See also: 3 best practices for protecting yourself from WannaCry and other ransomware attacks | Ransomware: An executive guide to one of the biggest menaces on the web
"It is vital we all maintain a high level of vigilance when opening unexpected emails. If the email is unexpected or in any way suspicious then you must not open any attachment or follow any link in the email. Doing so may lead to loss of your data and very substantial disruption to the university," said ISD staff.
As of the morning of Thursday 15th June, the statement says that UCL "continues to be subject to a cyberattack", although action has been taken to prevent the spread of the malware.
ISD has apologised for the inconvenience to users but insists it is looking to eliminate the malware and restore services as soon as possible. In the meantime, it urges users to "be vigilant" when it comes to opening email attachments and to report unusual emails or irregular computer behaviour.
UPDATE: As of 15:00 on Wednesday 15th June, some of the university's systems remain offline.
Ulster University has also come under a ransomware attack "The University is currently subject to a ransomware attack with significant number of file shares affected," the institution said in a statement.

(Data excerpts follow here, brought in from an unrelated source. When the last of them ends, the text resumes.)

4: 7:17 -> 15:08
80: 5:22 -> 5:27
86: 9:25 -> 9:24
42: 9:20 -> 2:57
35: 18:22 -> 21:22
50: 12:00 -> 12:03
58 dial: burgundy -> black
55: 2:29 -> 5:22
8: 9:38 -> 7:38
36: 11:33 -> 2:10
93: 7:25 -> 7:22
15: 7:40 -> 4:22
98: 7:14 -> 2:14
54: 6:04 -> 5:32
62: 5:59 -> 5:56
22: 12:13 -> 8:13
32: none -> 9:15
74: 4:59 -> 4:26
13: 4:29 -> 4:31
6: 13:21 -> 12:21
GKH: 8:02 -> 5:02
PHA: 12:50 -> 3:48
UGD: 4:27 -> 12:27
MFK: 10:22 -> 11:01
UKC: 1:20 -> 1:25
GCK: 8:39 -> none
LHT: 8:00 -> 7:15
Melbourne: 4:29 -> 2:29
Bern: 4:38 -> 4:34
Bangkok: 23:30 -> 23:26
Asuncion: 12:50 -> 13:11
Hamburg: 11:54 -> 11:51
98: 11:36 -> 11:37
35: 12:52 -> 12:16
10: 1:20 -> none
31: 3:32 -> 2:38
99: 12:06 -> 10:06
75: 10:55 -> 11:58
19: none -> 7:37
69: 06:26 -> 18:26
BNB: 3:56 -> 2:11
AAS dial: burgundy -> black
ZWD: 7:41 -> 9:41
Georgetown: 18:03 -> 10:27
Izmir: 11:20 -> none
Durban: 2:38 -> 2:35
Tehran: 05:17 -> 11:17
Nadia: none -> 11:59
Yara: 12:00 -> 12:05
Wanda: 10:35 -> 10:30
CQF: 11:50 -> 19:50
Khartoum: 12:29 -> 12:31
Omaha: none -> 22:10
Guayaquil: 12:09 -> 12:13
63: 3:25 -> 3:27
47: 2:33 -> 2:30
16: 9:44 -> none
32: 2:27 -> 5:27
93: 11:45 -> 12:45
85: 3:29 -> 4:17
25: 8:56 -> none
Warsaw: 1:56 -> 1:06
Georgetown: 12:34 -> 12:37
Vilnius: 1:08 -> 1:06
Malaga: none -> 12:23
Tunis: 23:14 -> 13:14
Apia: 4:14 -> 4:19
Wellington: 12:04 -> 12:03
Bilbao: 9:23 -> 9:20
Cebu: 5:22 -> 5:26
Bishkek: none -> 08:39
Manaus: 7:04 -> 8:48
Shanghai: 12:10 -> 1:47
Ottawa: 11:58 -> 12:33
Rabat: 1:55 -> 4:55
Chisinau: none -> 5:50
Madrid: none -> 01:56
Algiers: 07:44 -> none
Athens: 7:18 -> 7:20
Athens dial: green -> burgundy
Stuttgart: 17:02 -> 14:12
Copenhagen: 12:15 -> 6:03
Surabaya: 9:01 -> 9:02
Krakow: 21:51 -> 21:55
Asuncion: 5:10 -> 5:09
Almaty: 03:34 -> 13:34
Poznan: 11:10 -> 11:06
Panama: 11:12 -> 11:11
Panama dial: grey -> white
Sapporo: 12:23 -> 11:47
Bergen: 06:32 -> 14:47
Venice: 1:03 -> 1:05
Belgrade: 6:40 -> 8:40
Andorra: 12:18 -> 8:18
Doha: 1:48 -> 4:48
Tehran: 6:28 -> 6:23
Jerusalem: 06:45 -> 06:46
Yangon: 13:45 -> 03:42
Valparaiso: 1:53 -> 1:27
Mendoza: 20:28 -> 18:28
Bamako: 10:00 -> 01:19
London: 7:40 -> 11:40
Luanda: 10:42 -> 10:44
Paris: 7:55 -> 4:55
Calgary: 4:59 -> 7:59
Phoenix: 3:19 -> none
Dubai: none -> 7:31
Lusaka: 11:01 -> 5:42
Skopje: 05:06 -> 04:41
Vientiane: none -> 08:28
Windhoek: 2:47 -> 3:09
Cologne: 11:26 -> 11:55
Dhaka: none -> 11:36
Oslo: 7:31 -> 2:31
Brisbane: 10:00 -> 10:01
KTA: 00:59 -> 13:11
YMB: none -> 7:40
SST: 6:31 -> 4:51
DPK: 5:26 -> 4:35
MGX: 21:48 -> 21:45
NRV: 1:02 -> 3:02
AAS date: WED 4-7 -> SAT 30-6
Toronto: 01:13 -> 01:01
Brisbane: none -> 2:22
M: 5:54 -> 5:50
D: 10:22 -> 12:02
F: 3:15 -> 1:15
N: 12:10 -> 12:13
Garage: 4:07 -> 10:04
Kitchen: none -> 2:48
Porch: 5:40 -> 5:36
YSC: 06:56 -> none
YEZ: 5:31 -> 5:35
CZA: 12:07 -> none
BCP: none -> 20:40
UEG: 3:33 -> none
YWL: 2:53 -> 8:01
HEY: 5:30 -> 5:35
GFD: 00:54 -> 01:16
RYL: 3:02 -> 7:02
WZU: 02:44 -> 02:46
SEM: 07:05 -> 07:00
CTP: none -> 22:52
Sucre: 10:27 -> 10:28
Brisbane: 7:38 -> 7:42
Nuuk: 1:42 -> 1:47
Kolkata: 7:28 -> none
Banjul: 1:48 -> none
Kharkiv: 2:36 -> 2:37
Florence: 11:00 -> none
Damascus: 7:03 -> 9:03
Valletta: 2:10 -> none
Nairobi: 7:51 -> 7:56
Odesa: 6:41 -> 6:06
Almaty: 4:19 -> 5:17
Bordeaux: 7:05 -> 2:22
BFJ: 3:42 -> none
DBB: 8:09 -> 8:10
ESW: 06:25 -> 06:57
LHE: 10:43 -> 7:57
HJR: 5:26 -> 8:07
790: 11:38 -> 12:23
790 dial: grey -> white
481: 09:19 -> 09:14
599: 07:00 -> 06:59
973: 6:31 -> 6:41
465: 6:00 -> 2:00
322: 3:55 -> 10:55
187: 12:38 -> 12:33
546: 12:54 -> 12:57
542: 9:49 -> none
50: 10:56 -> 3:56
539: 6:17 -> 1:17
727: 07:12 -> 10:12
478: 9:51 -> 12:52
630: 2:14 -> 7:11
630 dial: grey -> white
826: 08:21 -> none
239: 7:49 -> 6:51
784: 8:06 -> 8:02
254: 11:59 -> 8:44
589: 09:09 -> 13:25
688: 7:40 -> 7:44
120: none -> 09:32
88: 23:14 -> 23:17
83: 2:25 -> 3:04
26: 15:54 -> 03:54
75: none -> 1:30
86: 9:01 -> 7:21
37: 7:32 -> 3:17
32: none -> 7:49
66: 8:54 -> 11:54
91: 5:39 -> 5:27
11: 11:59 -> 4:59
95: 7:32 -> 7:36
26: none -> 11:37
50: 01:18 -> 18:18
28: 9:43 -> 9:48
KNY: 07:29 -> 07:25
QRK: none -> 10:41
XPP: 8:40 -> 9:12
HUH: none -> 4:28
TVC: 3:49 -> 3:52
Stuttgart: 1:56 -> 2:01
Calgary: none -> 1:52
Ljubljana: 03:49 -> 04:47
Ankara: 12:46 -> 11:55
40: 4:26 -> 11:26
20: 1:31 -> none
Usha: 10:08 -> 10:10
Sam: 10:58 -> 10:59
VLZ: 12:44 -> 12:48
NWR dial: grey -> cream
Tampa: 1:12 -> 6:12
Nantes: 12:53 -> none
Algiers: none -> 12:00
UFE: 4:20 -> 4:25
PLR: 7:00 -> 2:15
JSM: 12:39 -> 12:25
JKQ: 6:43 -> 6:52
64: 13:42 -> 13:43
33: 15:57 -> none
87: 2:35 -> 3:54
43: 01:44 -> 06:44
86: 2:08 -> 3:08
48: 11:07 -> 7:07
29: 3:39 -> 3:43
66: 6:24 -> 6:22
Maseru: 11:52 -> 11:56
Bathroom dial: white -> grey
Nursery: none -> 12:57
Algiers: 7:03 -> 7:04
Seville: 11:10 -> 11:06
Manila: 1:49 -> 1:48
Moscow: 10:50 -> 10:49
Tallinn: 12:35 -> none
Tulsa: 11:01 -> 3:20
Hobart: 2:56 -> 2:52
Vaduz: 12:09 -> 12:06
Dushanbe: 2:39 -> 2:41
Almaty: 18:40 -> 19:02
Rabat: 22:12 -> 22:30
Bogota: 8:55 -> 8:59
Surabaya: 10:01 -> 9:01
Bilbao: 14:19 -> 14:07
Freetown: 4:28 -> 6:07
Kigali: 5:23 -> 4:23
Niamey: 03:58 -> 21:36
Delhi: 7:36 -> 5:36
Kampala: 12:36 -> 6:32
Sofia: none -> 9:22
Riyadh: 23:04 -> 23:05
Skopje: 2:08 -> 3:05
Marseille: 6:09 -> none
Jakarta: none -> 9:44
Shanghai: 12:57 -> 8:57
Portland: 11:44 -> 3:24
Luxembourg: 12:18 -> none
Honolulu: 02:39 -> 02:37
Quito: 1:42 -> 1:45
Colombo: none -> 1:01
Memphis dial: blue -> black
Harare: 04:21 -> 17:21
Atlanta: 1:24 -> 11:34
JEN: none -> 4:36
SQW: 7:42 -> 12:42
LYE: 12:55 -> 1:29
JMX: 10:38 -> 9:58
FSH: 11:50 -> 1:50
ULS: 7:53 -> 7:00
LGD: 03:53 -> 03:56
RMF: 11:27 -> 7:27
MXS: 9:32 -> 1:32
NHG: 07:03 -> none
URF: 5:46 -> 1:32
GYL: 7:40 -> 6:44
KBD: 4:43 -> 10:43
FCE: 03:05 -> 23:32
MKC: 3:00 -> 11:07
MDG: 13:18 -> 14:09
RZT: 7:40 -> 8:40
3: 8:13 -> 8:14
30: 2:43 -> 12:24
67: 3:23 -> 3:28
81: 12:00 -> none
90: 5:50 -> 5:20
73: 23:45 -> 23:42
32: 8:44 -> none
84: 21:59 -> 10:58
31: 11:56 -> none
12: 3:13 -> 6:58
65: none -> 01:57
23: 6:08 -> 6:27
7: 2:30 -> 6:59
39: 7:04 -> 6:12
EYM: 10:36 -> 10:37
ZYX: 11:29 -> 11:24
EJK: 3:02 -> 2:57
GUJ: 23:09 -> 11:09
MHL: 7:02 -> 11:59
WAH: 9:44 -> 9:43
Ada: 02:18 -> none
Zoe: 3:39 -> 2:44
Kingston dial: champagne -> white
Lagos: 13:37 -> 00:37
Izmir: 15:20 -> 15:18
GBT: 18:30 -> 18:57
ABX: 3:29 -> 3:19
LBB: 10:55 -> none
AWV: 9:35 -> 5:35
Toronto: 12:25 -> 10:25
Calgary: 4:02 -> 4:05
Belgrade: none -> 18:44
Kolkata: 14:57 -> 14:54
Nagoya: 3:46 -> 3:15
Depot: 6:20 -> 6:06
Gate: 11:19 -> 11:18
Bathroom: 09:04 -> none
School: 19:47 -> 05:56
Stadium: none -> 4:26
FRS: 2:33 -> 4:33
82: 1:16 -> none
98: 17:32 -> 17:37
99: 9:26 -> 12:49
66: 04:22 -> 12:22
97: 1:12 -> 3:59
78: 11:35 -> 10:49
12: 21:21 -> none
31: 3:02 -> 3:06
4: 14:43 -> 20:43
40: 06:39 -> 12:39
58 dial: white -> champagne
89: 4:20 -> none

The Ulster attack also took place on Wednesday and the information services department has temporarily blocked access to file-sharing to minimise the spread. The most recent backups were taken the day before the attack.
"We apologise for the obvious disruption this will cause however it is important that we reduce the impact of any potential damage as much as possible," said Ulsters information services division.
These ransomware attack comes one month on from the WannaCry outbreak, which used worm like features to infect hundreds of thousands of Windows PCs around the world.
While the incident was very high profile, it's highlighted how easily ransomware can disrupt systems - and things are only likely to get worse before they get better.